I'm sure they have academic studies that back up that being possible, the issue is the general public don't believe it and the general public elect the politicians who'll have to implement it.

On the other hand if governments did run a proper surplus during the good years, I think there would be much wider acceptance in the general public for significantly more government spending during recessions. The "Keynesian blast" so to speak.

Given all that, any Keynesian response by modern governments will always fall short of what's required for it to actually work because the voting public don't trust the modern incarnation of it.



Running a surplus isn't even a positive goal for governments. In US history, periods of federal government surplus were always followed quite rapidly by recessions or even depressions.

There are even good, clean, mathematical accounting truths behind this. If you sum up all monetary assets and all debts, the net must be zero just as a matter of accounting. So, if individuals are to build up savings (which most people would probably agree is a good thing), somebody else must go into debt. This somebody else could be private firms doing investment, or it could be government.

If you want government to be in surplus or at least netting zero as well, then firms must necessarily be in ever growing debt, which is probably just as unsustainable.

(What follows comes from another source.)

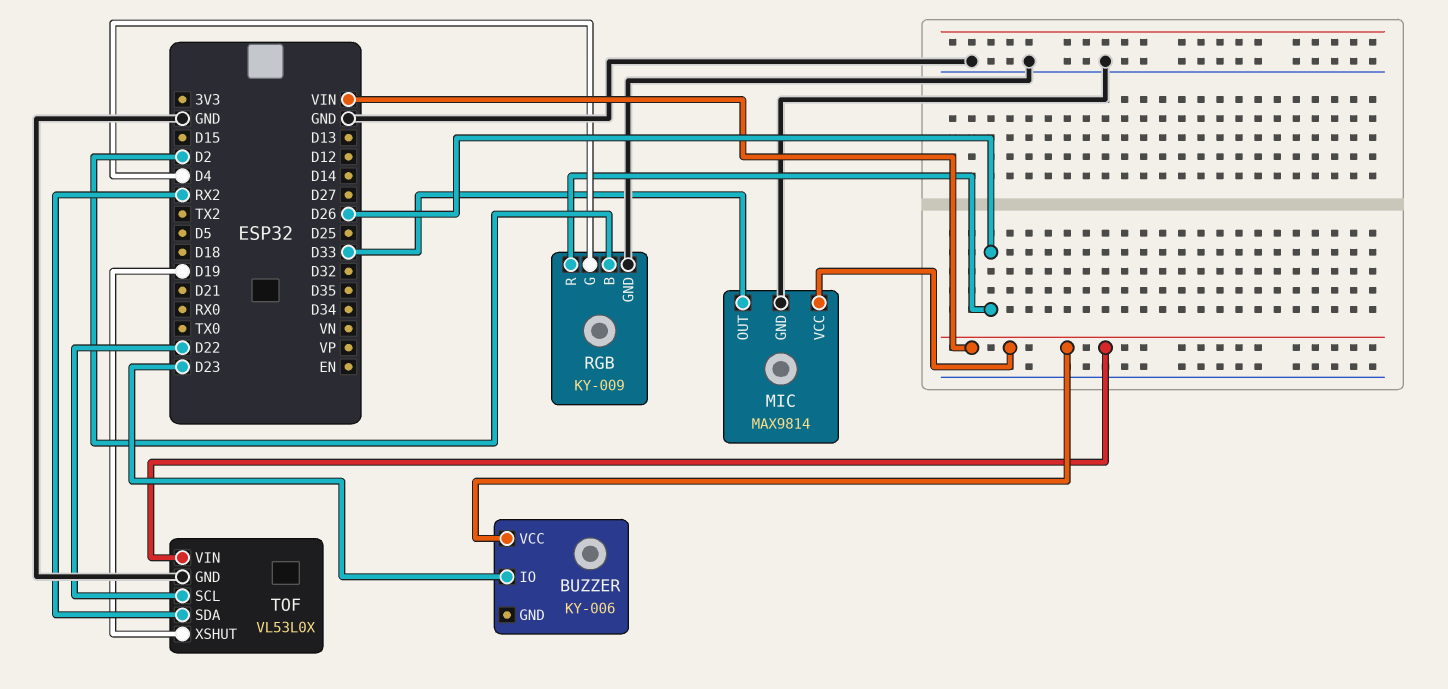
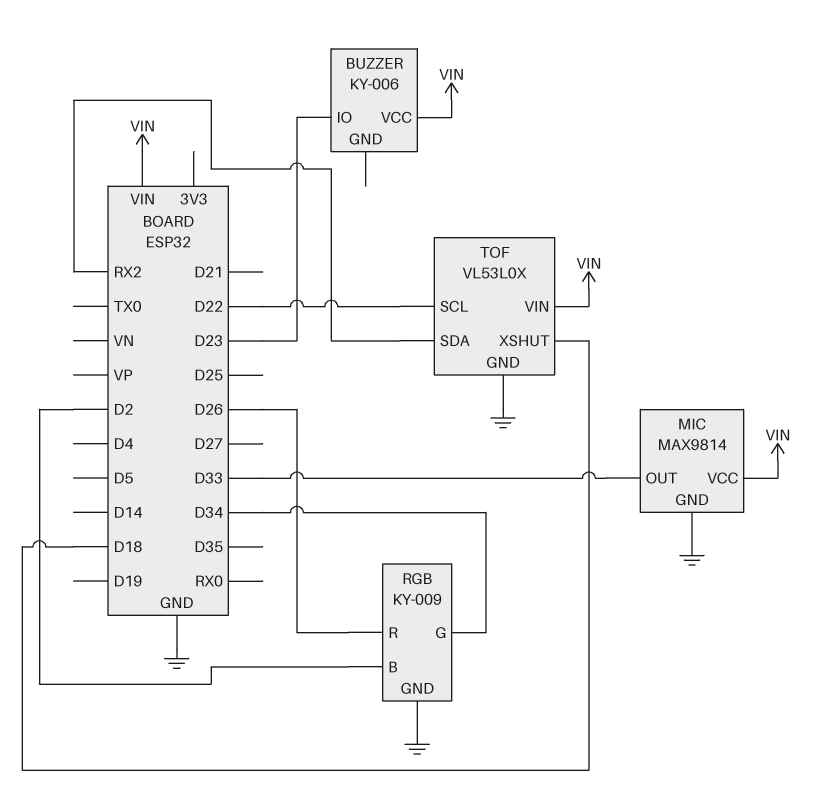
RGB pin G: D4 -> D34
TOF pin XSHUT: D19 -> D18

(Note that, as long as you look at a single isolated country, a third option is that foreign countries become indebted. But since we live in a closed system and the net over all countries is zero, this is not really a workable option either.)


But no modern government seems capable of running a surplus for any length of time.

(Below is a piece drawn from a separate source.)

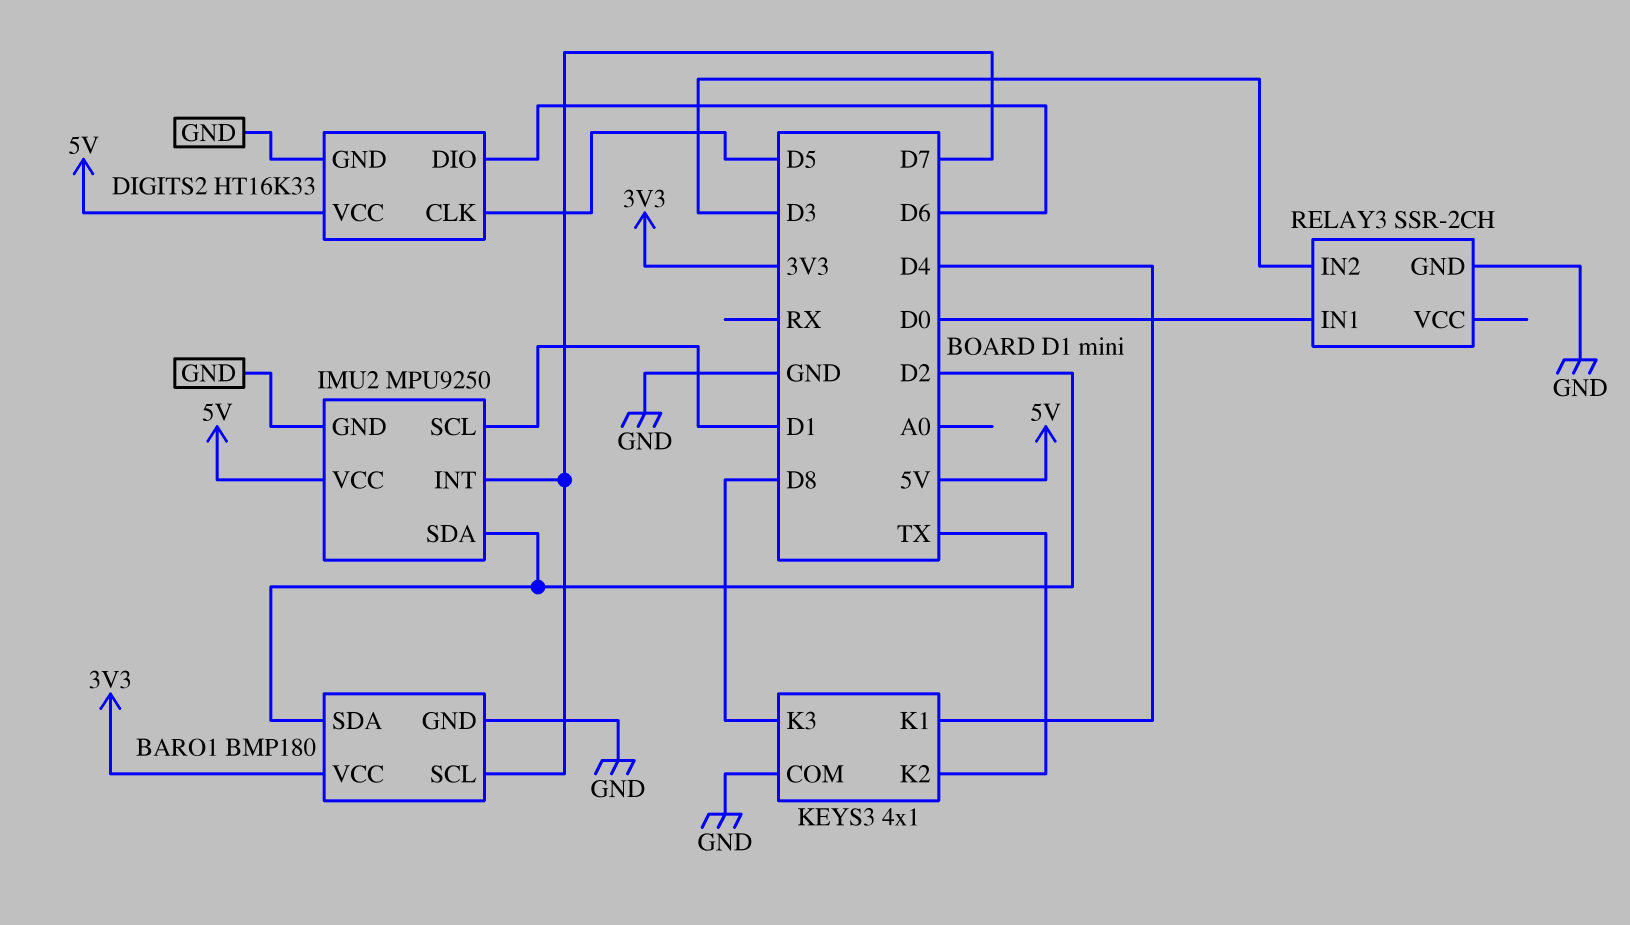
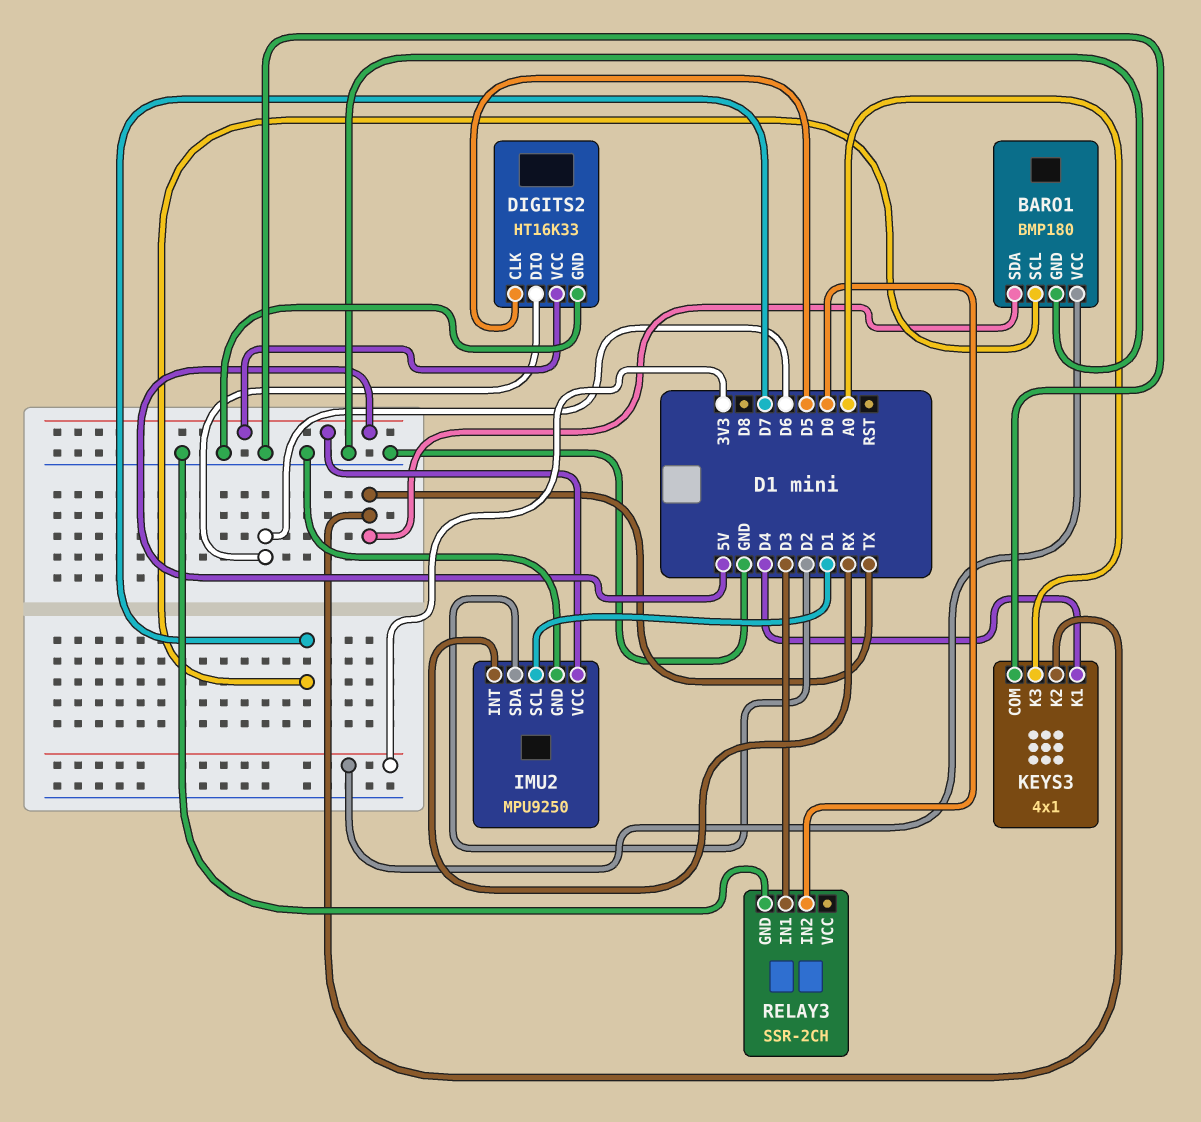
BARO1 pin SDA: D2 -> TX
IMU2 pin INT: D7 -> RX
KEYS3 pin K3: D8 -> A0
RELAY3 pin IN1: D0 -> D3
RELAY3 pin IN2: D3 -> D0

Can you name any government, ever, that was capable of running a surplus indefinitely (say, until it was brought down by plague or war)?


Most likely not. I don't actually think it's possible. A government needs to borrow and it needs the facility all the time because you obviously can't predict the kind of disaster that might require it. And inevitably politicians will get into bidding wars in order to get elected which ends up ramping up national debt.

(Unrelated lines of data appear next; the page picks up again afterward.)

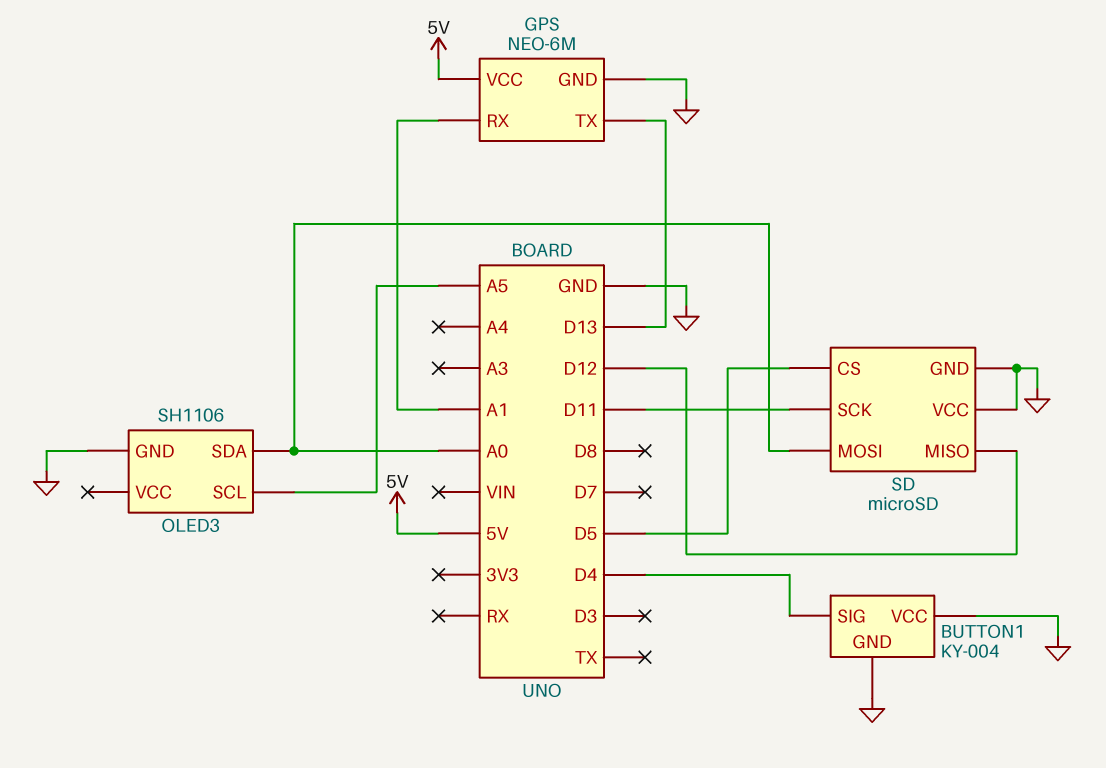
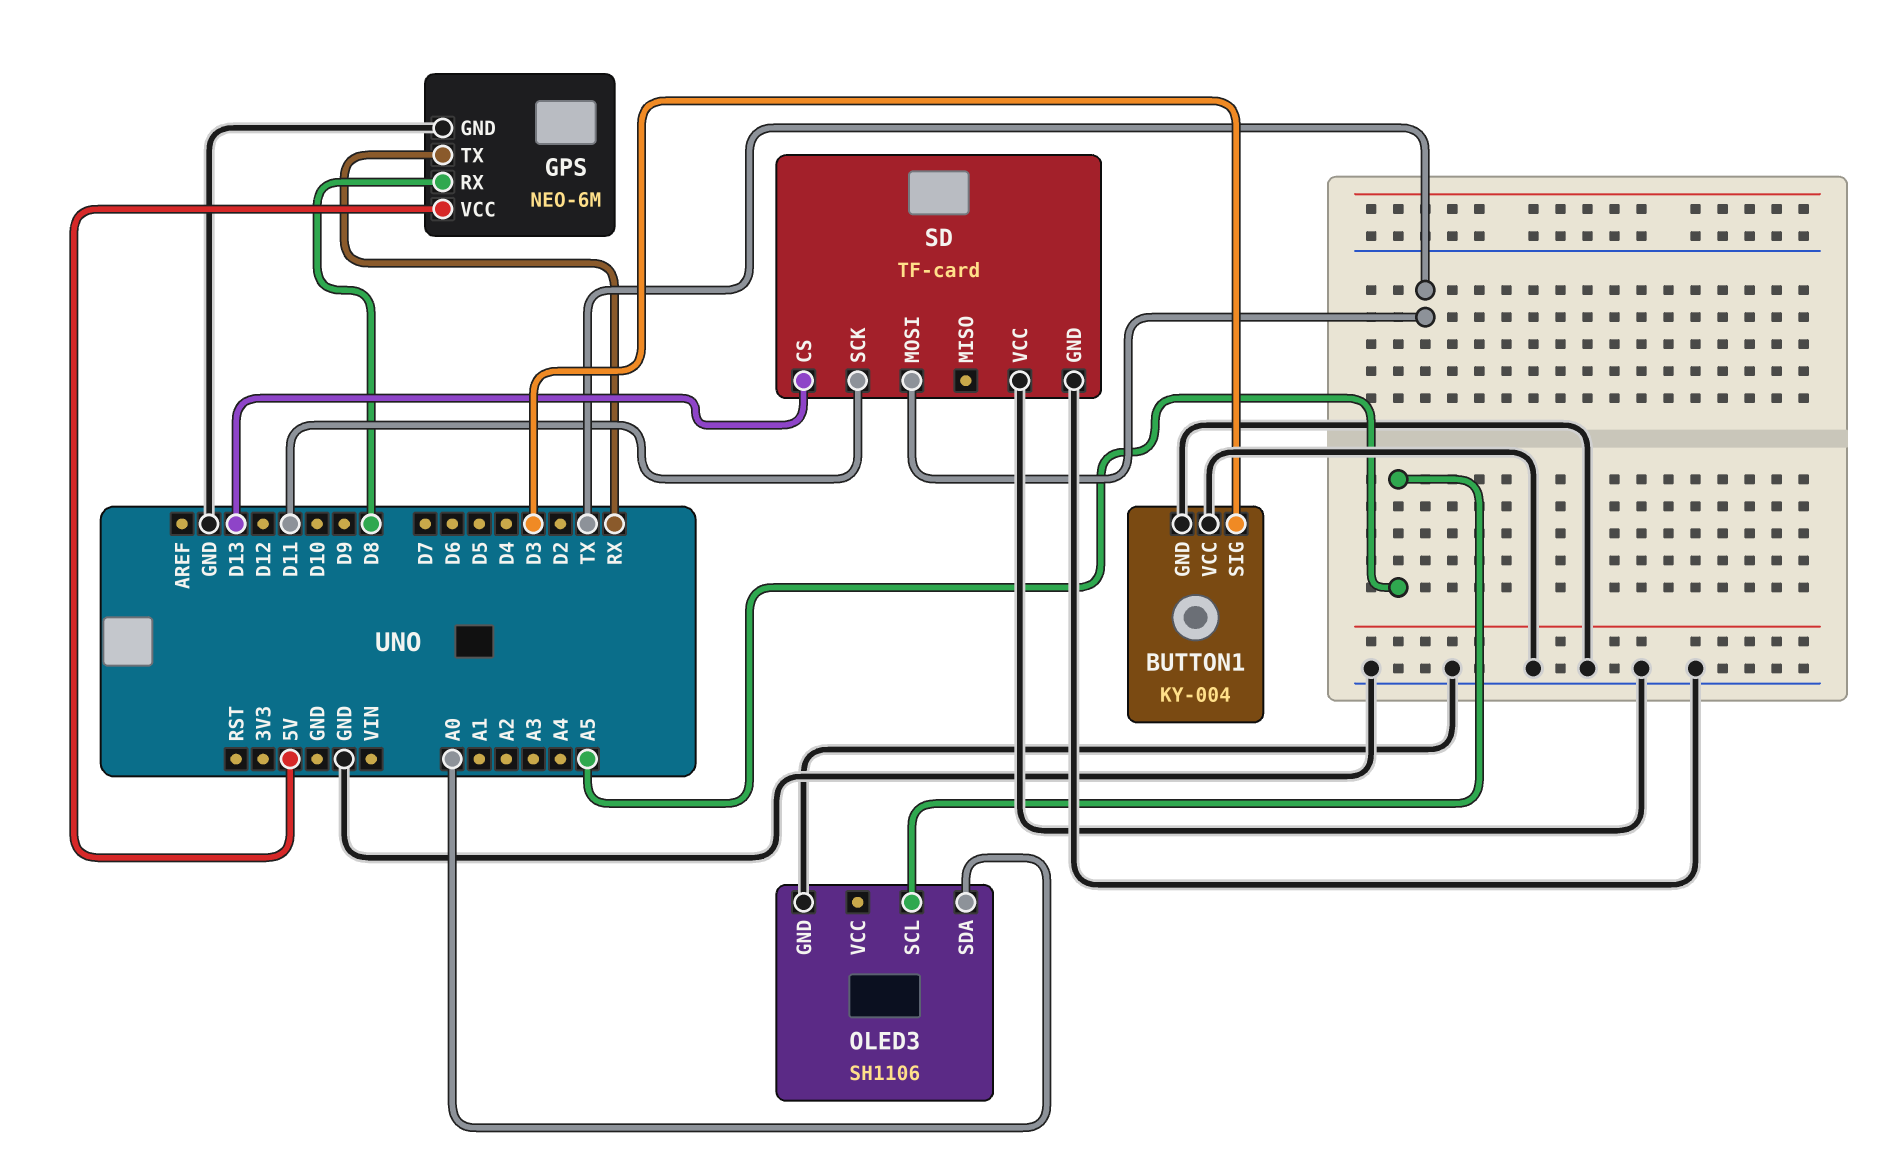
BUTTON1 pin SIG: D4 -> D3
GPS pin RX: A1 -> D8
GPS pin TX: D13 -> RX
SD: microSD -> TF-card
SD pin CS: D5 -> D13
SD pin MISO: D12 -> none
SD pin MOSI: A0 -> TX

Symbolically though, if government ran a surplus for x years during a particular ten year period, that would be sufficient to say "look, we've mostly balanced the books, we have been running surpluses during some years".

Again it's about public perception more than anything else. When national debt is climbing towards heights only previously reached during WW2 and government has shown zero ability to run a surplus in over a decade (I think Clinton ran surpluses?) then people will simply not trust politicians with the authority to borrow the necessary amount for Keynesianism to work.


Politicians will get into bidding wars in order to get elected which ends up ramping up national debt.

That's it. The rest is just noise. It's just too easy to spend other people's money, under the guise of 'public interest'. Even if the politician is not corrupt, and not, say, channeling public funds to friends, outside of a few obvious cases (foreign invasion, giant earthquake, meteor strike, e.g.) it is difficult to hold politicians accountable for, say "good intentions gone awry".

The United States did quite well for a half century or so (only dipping into debt to pay for wars). There was the moral precept of 'no taxation without representation' and the early government understood that debt incurred the future taxation of people who would not be able to go back in time and vote against the spending[0]. That's all been abandoned long since.

[0] it is often said that "governments are not like families" and so that debt dynamics are different. Well, that is indeed the case. At least when individuals enter a debt, there is a contract of understanding between a single person and the lendee which means that the responsibility for repayment is on the borrower and the consequences of default are on the lender (except in a few morally questionable cases, such as academic debt). When governments enter debt, the payment is the responsibility of, potentially, someone else (there's the 'spending other people's money' again, except this time, at a societal level).


I think he means that it is very rare to find a government that runs a surplus for even a very short amount of time, let alone the amount of time Keynes's original theory intended.